Intriguingly, this study by Solomon et al. (2008) also reported an inherited mutation of PTPRD in a GBM patient with a history of multiple primary tumors. This inherited mutation was accompanied by somatic loss of the wild-type allele in the tumor, suggesting that inherited mutations of this emerging tumor suppressor gene might result in a predisposition syndrome for GBM and other tumor types. Interestingly, melanoma-prone families often have a high rate of gliomas and other neural system tumors, a syndrome that has been termed ‘melanoma-astrocytoma syndrome’ (Azizi et al., 1995; Kaufman et al., 1993). Based on frequent somatic alterations in sporadic melanoma, its location on chromosome 9p, and the presence of an inherited mutation in a GBM patient with a history of multiple primary malignancies, we thus considered PTPRD an attractive candidate as a cancer susceptibility gene in familial melanoma and melanoma-astrocytoma syndrome.
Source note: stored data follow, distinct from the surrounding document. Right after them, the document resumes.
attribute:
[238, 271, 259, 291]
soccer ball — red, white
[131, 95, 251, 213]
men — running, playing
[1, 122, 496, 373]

To test this hypothesis, we sequenced the PTPRD gene in constitutional DNA from probands of twelve melanoma-prone families lacking mutations of CDKN2A. Five of these families had multiple melanoma patients plus at least one brain cancer patient, six families showed putative linkage to chromosome 9p or a haplotype consistent with linkage in the CDKN2A region, and the twelfth family had seven melanoma patients (see Figure 1B for details on these 12 probands). The 35 coding exons and flanking intronic sequence of PTPRD were PCR amplified from genomic DNA isolated from whole blood using conditions and primer pairs described by Sjoblom et al. (2006). PCR products were purified using the Exo/SAP method followed by a Sephadex spin column. Sequencing reactions were performed using Big Dye v3.1 (Applied Biosystems, Foster City, CA, USA) and M13-Fwd primer, and were run on an Applied Biosystems 3730XL capillary sequencer. Sequence traces were analyzed using Mutation Surveyor (Softgenetics, State College, PA, USA). Traces with putative mutations were re-amplified and re-sequenced.
Though several common SNPs were identified, no mutations of PTPRD were found (Figure 1C). Although the presence of common somatic mutations and homozygous deletions has clearly implicated inactivation of PTPRD in the pathogenesis of sporadic melanomas, these data provide no evidence for PTPRD as the long sought ‘other’ chromosome 9p familial melanoma susceptibility gene.